Weintraub waits until the final part of the book to answer the book’s title question: is Pluto a planet? He eschews historical and cultural approaches, writing that the issue “is a scientific question, not a matter of public opinion or a decision to be made by NASA or a panel of distinguished astronomers.” His scientific approach leads to three physical criteria that all planets, he argues, must have: they must be big enough to be spherical but small enough not to sustain nuclear fusion in their cores, and also have a “primary orbit” around the Sun. Under those three conditions not only is Pluto a planet, but also a number of asteroids and Kuiper Belt objects. (Weintraub advocates a sort of dual citizenship whereby, for example, Ceres would be considered both a planet and an asteroid.) As for concerns that such a definition would lead to a large number of planets that would be difficult for students and the general public to remember, Weintraub notes, “simple answers are usually wrong”.
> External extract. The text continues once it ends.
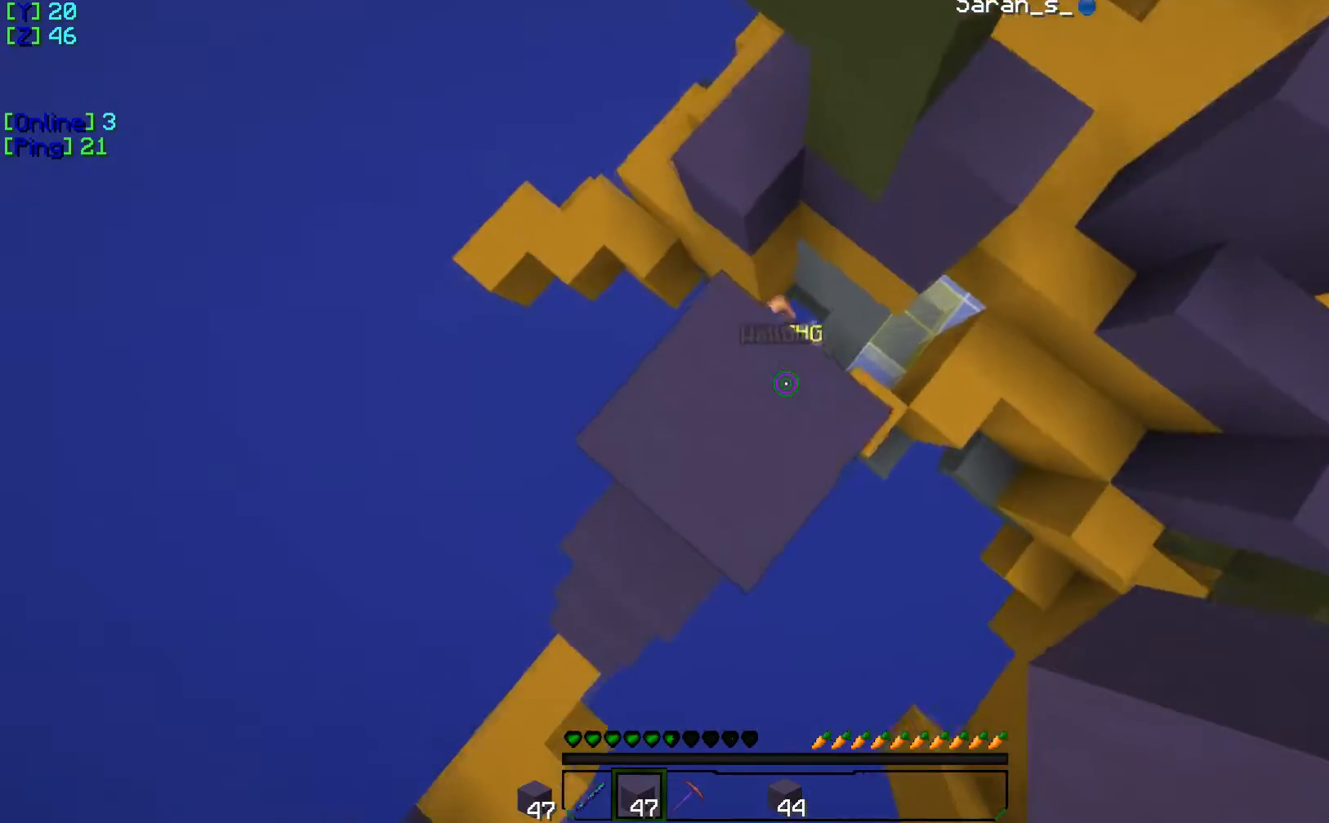
{"keys": ["s"], "events": [[367, "w", "up"], [467, "s", "down"]]}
Weintraub’s definition is very similar to the original planet definition proposal submitted to the IAU last summer, but ultimately rejected in favor of a more restrictive one that excludes Pluto and other objects. That debate and its aftermath are oddly missing from the book, despite its 2007 publication date: an unfortunate oversight in an otherwise fine examination of what it means to be a planet, and whether Pluto qualifies. However, the story of Pluto’s planethood is not yet closed, as its advocates seek to revise the IAU planetary definition in such a way as to include Pluto. In any case, if you travel to Streator next month, it’s unlikely you’ll find too many people who will answer the question, “Is Pluto a planet?” with anything other than a “yes”.